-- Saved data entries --

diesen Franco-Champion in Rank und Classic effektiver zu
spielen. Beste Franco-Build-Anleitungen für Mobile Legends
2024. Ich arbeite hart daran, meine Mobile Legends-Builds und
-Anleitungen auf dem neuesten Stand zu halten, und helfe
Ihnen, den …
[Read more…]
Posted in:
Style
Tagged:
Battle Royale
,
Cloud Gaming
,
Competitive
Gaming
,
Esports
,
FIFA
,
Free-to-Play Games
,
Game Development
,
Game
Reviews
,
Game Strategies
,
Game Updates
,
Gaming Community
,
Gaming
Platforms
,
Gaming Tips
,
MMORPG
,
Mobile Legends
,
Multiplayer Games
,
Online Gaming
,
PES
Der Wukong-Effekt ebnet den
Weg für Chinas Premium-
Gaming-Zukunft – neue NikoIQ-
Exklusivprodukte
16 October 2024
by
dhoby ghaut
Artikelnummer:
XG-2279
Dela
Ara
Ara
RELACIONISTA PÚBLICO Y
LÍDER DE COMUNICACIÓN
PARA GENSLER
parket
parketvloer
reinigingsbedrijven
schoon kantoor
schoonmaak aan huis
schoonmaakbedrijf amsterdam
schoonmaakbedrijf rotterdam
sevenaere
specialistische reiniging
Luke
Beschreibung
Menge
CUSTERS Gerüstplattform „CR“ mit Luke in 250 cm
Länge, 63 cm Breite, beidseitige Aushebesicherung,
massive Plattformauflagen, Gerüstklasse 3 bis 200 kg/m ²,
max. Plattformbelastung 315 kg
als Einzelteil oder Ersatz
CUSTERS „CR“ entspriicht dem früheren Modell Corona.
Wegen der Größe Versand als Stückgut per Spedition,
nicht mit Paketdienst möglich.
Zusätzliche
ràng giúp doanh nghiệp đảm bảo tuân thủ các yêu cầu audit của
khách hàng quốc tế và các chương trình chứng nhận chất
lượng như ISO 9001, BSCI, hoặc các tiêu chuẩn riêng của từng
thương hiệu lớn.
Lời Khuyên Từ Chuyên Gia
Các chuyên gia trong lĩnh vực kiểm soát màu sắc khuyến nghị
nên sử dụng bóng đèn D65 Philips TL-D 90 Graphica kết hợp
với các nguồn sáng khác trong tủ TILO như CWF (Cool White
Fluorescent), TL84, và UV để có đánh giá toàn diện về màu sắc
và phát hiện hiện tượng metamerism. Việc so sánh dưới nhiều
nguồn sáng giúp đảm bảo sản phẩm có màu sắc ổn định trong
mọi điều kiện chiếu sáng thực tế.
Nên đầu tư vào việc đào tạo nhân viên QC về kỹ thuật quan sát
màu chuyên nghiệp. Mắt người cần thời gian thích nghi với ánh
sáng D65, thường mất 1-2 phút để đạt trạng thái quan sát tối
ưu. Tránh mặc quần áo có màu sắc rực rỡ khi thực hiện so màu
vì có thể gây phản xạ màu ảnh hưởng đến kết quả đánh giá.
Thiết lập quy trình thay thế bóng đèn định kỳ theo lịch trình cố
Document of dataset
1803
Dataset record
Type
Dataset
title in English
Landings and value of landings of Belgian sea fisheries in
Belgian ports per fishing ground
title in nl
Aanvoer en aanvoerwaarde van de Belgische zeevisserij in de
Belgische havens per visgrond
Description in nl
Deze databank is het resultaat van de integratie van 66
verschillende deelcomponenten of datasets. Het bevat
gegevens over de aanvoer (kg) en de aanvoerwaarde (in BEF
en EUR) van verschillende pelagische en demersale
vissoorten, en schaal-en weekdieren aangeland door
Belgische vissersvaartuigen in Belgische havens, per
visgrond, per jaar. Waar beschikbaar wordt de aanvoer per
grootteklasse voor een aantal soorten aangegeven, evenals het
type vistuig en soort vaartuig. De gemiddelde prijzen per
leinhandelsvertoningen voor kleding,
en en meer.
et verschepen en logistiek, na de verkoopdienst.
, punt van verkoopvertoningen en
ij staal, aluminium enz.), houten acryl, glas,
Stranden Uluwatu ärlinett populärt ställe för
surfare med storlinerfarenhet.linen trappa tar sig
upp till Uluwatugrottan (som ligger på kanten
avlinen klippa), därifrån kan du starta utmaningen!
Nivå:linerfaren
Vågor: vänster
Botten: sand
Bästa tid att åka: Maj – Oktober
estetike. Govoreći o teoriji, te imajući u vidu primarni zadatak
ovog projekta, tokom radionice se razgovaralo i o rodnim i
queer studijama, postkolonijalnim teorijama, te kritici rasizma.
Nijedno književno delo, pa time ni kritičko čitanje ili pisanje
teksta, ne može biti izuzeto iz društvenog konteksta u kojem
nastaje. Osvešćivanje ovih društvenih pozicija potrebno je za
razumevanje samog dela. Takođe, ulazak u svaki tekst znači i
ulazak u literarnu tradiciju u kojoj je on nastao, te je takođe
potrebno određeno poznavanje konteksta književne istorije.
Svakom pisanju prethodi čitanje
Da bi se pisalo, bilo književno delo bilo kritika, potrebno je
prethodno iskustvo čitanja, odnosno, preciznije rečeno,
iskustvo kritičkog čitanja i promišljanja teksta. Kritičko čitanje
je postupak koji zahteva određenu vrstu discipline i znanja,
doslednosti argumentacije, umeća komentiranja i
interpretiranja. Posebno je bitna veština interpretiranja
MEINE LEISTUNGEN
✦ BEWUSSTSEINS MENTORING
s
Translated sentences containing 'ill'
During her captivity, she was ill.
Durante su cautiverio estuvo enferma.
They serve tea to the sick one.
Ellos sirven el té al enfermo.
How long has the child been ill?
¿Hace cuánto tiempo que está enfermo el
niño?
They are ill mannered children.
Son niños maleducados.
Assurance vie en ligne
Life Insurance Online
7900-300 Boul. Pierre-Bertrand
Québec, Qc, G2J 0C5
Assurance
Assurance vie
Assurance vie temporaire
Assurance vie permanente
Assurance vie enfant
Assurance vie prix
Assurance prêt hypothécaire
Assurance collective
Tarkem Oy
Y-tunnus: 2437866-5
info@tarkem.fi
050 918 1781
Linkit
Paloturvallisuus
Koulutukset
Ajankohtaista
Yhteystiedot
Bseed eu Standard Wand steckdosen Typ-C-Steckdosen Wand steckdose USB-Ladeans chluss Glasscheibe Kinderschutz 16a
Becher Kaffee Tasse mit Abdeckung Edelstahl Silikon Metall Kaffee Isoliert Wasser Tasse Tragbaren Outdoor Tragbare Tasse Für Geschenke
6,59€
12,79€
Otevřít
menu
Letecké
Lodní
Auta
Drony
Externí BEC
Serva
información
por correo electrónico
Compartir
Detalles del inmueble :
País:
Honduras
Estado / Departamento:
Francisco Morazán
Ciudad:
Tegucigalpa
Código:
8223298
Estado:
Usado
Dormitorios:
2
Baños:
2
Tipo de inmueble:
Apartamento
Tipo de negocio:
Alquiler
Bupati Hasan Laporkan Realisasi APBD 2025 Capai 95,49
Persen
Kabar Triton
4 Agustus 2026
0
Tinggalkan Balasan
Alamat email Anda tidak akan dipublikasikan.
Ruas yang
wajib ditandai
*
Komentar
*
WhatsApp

-- PROBLEM DESCRIPTION --
Quote, with nothing altered, all lines from the start of the entries to the line that carries "Ihnen, den …", inclusive.

-- SOLUTION --
diesen Franco-Champion in Rank und Classic effektiver zu
spielen. Beste Franco-Build-Anleitungen für Mobile Legends
2024. Ich arbeite hart daran, meine Mobile Legends-Builds und
-Anleitungen auf dem neuesten Stand zu halten, und helfe
Ihnen, den …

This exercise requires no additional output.